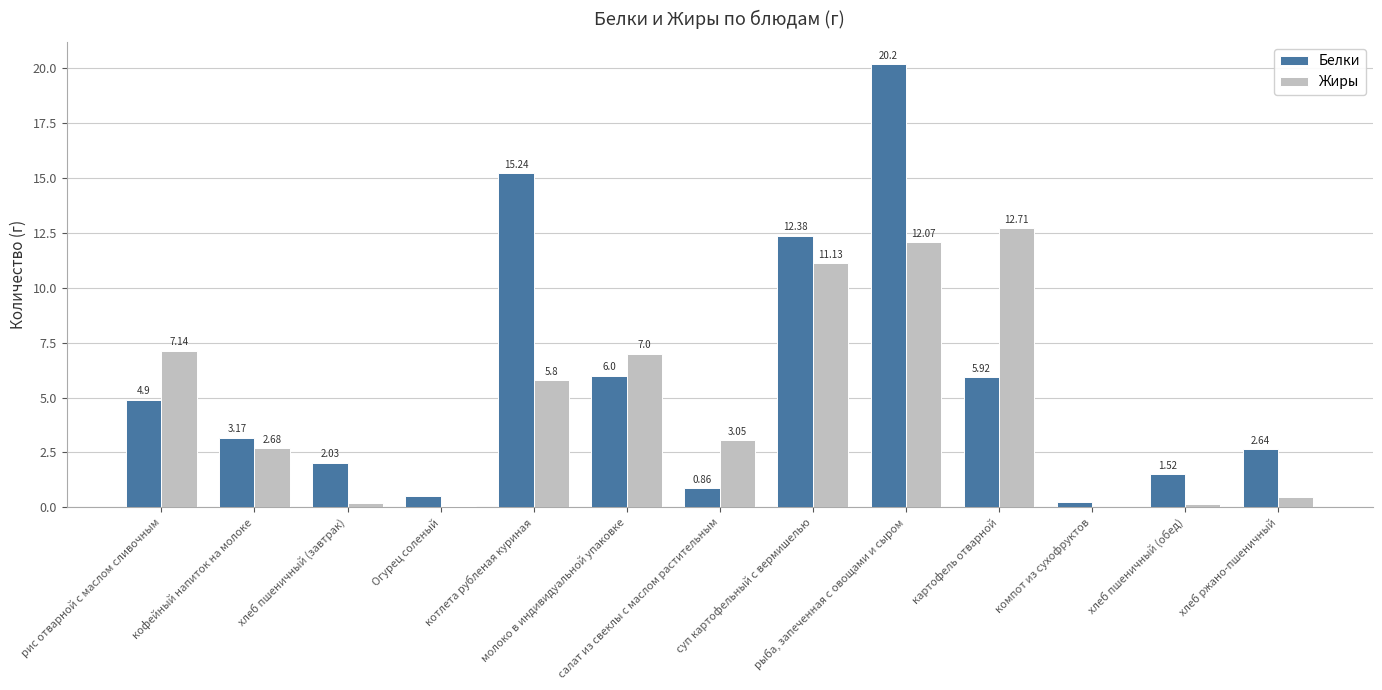

Are the bars grouped side by side (vs. stacked)?

Yes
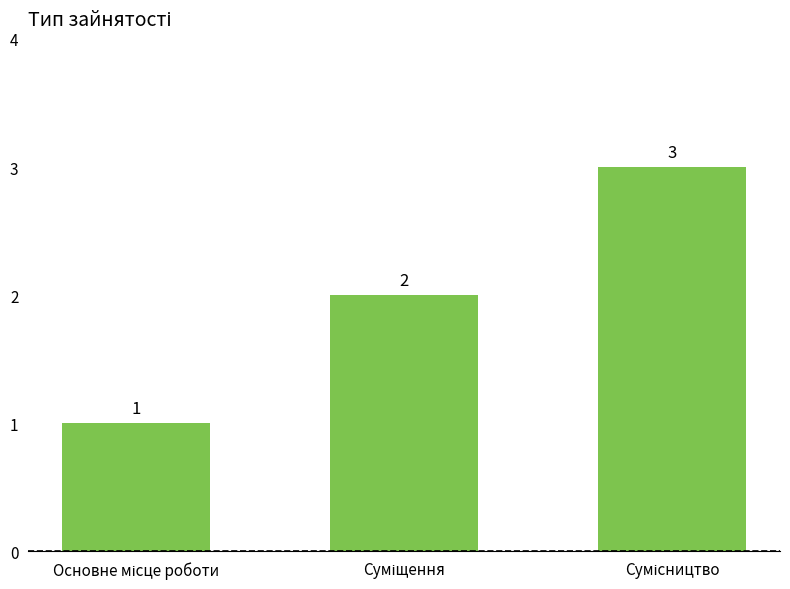

What is the sum of all values?

6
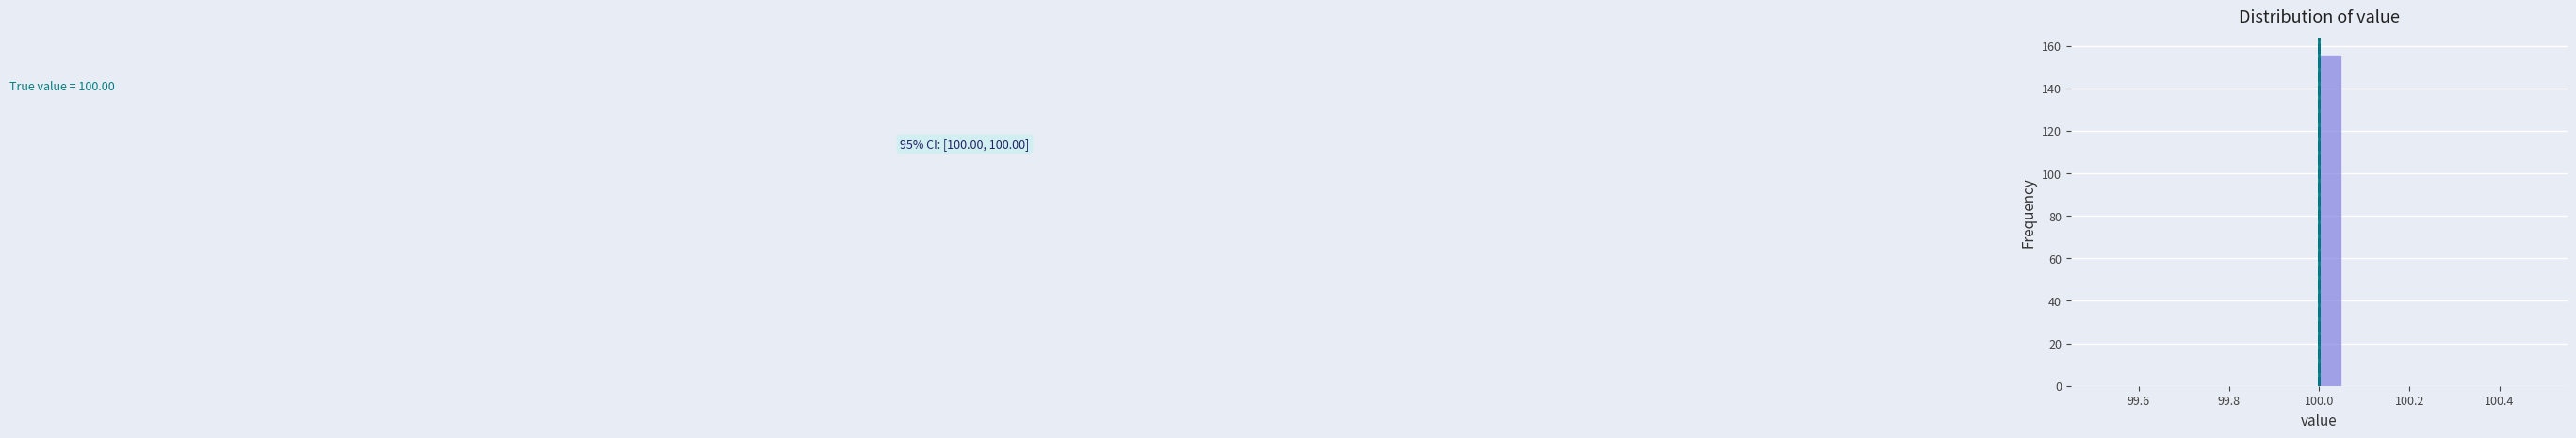

Around what value on the x-axis is the tallest bar? Give the approximate position of its centre, as read against the axis.

100.02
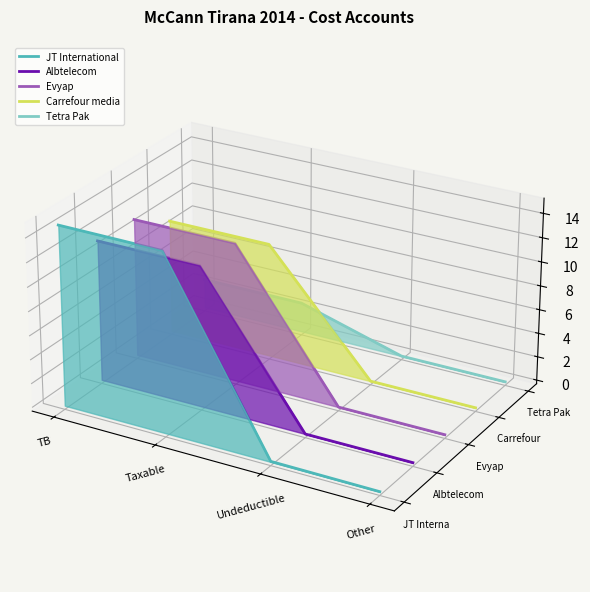

What position from the left is Undeductible?

3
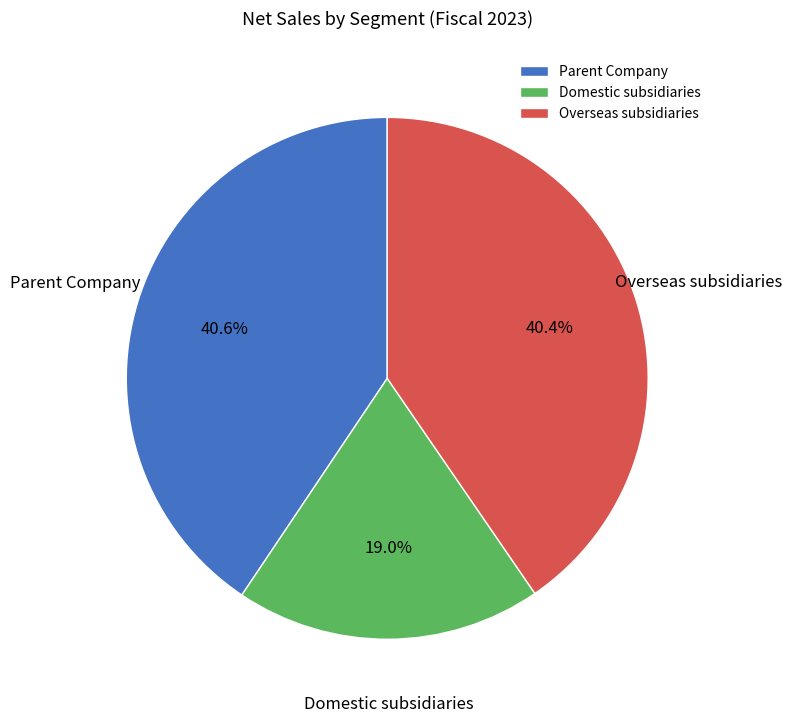

To the nearest percent, what is the difference between the largest and smallest slice percentages?

22%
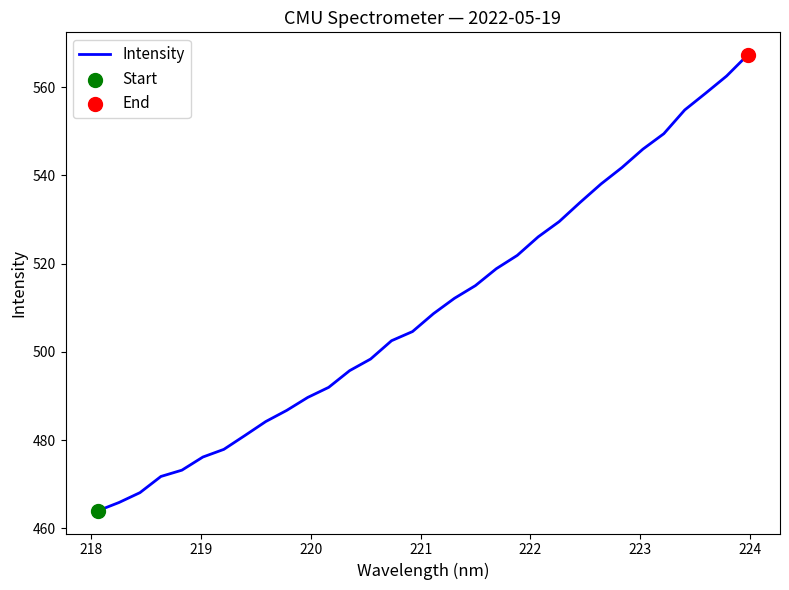

What is the difference between the maximum and minimum values?

103.3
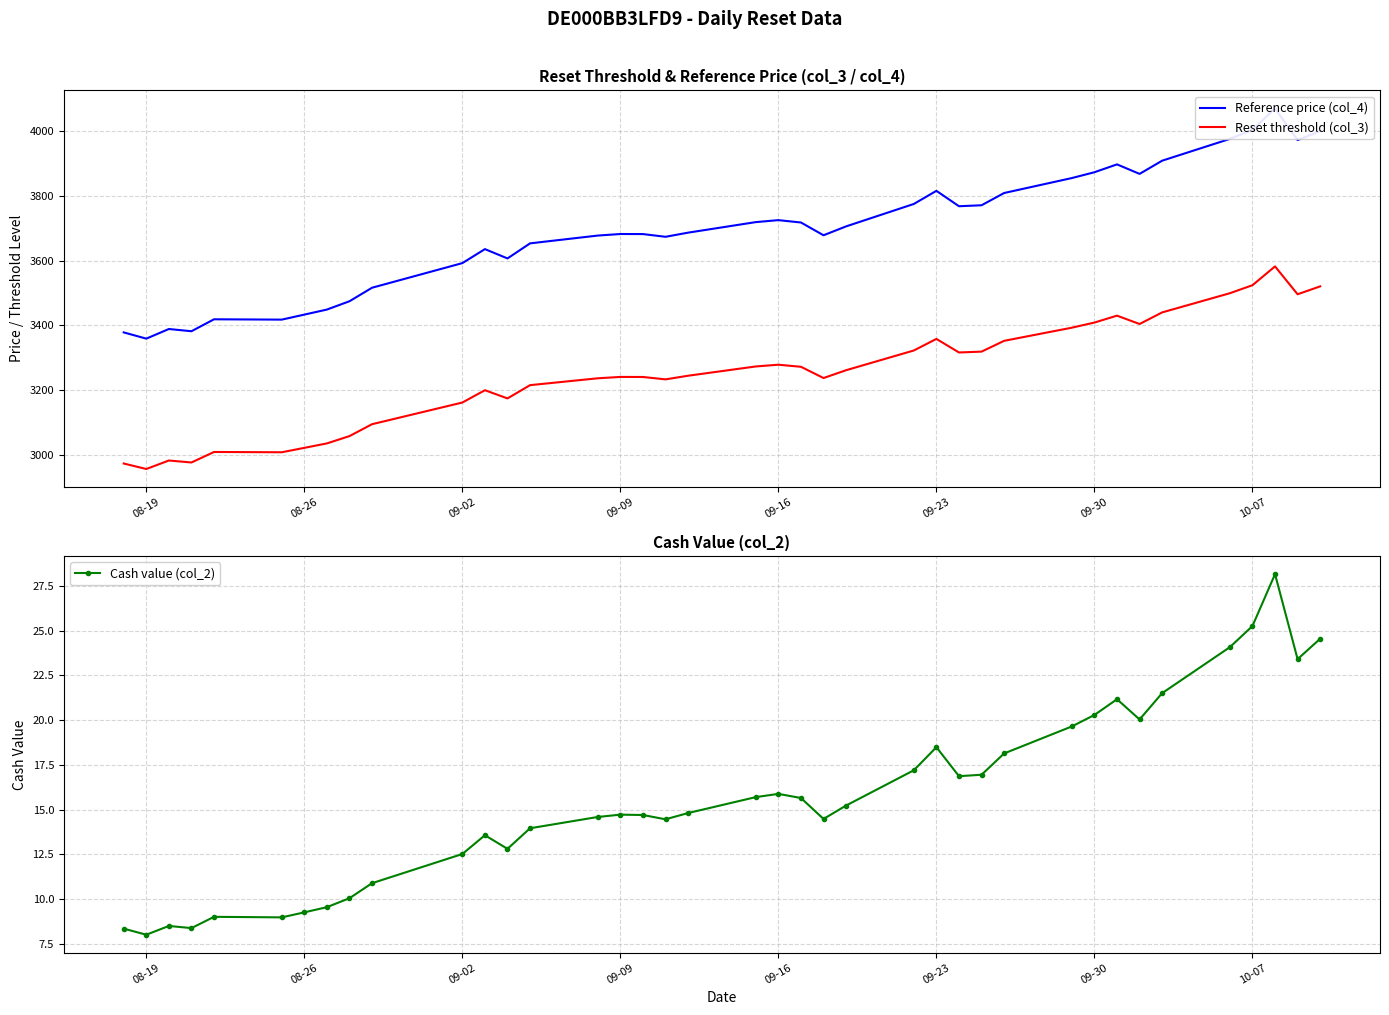

How many interior local valleys does the Cash value (col_2) series have?

9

===

Werkopdracht: Herhaal alle bovenstaande regels letterlijk en laat de afbeeldingen weg.

Antwoordruimte:
Are the bars grouped side by side (vs. stacked)?

Yes

What is the sum of all values?

6

Around what value on the x-axis is the tallest bar? Give the approximate position of its centre, as read against the axis.

100.02

What position from the left is Undeductible?

3

To the nearest percent, what is the difference between the largest and smallest slice percentages?

22%

What is the difference between the maximum and minimum values?

103.3

How many interior local valleys does the Cash value (col_2) series have?

9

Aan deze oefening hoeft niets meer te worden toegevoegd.